For this reason, Njilo recently proposed to the Land and Housing Portfolio Committee that they consider and approve a great number of projects to be registered for Municipal Infrastructure Grant (MIG) funding. Staggered in this way, there would be better continuity, so that while one project was still undergoing approval processes, another could be already under way.

Njilo listed 18 projects, including the upgrading of the Alicedale water treatment plant, a water harvesting programme, the refurbishment of Grahamstown Central water reticulation Phase 1 and sanitation for rural areas to be registered for MIG funding, all simultaneously.

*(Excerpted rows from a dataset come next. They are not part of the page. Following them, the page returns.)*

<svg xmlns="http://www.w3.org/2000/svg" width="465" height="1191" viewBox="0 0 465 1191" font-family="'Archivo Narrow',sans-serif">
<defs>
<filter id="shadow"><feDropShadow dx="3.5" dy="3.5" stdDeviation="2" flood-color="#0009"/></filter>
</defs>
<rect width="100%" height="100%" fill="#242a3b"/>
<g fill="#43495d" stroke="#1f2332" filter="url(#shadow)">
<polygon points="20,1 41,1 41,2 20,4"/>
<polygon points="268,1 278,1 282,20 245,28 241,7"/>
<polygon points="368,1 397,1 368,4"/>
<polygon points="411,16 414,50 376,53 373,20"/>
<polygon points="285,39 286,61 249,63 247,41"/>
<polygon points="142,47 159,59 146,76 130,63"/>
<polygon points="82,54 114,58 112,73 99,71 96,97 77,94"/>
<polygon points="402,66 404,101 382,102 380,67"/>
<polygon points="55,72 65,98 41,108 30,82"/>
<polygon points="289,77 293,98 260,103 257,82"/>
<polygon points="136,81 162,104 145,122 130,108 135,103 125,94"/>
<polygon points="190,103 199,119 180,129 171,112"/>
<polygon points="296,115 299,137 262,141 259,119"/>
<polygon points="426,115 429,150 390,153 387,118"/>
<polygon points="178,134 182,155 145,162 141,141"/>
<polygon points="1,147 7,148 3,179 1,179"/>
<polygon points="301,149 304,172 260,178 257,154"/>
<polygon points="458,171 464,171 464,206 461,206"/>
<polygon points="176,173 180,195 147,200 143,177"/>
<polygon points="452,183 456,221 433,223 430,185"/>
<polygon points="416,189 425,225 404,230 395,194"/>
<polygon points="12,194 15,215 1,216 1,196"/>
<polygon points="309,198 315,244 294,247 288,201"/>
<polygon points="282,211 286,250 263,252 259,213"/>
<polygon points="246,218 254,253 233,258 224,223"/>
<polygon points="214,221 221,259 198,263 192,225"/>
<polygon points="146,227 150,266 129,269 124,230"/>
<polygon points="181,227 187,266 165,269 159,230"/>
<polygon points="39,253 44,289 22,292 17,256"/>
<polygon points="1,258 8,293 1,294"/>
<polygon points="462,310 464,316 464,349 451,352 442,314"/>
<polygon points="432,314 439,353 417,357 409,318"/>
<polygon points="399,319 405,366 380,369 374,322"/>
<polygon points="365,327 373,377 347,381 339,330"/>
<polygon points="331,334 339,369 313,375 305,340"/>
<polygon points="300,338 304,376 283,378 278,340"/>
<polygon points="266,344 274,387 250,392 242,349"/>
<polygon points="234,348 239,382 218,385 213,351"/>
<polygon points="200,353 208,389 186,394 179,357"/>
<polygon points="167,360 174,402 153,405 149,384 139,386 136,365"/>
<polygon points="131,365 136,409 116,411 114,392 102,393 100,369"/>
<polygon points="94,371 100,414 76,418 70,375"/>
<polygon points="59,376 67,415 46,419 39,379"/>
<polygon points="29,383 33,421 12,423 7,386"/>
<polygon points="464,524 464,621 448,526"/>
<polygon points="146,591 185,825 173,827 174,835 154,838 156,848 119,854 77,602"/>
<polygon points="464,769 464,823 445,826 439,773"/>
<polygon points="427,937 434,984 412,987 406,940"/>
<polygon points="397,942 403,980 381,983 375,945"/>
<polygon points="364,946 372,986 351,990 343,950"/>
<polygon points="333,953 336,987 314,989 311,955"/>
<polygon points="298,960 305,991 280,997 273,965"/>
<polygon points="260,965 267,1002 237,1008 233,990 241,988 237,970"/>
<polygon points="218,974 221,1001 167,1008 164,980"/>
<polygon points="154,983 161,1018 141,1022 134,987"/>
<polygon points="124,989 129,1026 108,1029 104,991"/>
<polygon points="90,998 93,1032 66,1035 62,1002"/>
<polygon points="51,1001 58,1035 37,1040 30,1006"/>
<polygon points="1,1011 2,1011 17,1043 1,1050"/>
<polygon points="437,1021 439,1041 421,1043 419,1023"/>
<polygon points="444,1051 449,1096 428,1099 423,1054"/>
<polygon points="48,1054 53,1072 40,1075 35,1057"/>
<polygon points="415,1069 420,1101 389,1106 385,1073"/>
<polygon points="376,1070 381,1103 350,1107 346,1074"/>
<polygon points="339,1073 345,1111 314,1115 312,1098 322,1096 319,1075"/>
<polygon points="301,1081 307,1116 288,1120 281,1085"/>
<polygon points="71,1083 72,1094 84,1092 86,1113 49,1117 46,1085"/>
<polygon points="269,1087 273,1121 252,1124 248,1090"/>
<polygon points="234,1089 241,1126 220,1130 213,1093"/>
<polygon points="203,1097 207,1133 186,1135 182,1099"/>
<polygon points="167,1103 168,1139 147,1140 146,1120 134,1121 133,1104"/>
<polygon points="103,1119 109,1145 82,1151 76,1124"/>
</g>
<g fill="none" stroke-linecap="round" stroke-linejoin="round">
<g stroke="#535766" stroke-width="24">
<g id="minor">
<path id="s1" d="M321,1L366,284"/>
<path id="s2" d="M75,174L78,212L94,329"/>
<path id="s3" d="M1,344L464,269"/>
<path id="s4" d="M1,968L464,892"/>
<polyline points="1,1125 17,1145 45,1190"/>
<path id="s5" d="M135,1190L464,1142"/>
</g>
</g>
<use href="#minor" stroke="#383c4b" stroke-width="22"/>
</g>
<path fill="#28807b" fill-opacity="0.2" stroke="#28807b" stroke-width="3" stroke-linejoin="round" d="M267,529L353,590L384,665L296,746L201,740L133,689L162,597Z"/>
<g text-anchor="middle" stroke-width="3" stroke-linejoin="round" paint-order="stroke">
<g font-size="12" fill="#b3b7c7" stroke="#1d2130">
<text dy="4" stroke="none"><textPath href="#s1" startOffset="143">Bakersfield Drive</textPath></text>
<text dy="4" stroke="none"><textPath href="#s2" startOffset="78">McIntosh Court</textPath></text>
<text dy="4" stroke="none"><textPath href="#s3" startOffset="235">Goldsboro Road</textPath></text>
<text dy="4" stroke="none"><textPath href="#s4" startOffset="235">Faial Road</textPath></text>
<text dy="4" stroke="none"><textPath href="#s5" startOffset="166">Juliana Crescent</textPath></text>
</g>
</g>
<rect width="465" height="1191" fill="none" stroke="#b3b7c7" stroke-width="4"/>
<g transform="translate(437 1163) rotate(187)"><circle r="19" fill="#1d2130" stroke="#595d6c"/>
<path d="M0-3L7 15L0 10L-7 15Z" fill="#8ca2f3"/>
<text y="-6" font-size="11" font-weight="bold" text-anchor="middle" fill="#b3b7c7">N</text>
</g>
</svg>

How the capital budget works

The 2010/11 Capital Budget amounted to R69.6 million and is funded by both the Asset Finance Fund (AFF), which comes from the municipality's own coffers, and Conditional Grants, which are funds from the National Treasury.

When municipal officials draw up the Capital Budget, they have to indicate exactly what the source of funding for each item will be. They have to say whether the money will come from the Municipal Infrastructure Grant, Neighbourhood Development Partnership Grant, National Electrification Grant, the Development Bank of South Africa Loan, or the Asset Finance Fund. It's the last source which is used to fund purchases such as vehicles and office furniture, as well as certain activities to maintain infrastructure such as the re-sealing of roads.

At the beginning of the current financial year (2010/11), in July, the municipality budgeted R16.3 million of the total Capital Budget to be financed from the Asset Finance Fund. The 2010/11 Capital Budget amounted to R69.6 million and therefore the R16.3m from the AFF sources of funding is 23.5% of the total. The conditional grants make up 76.5%.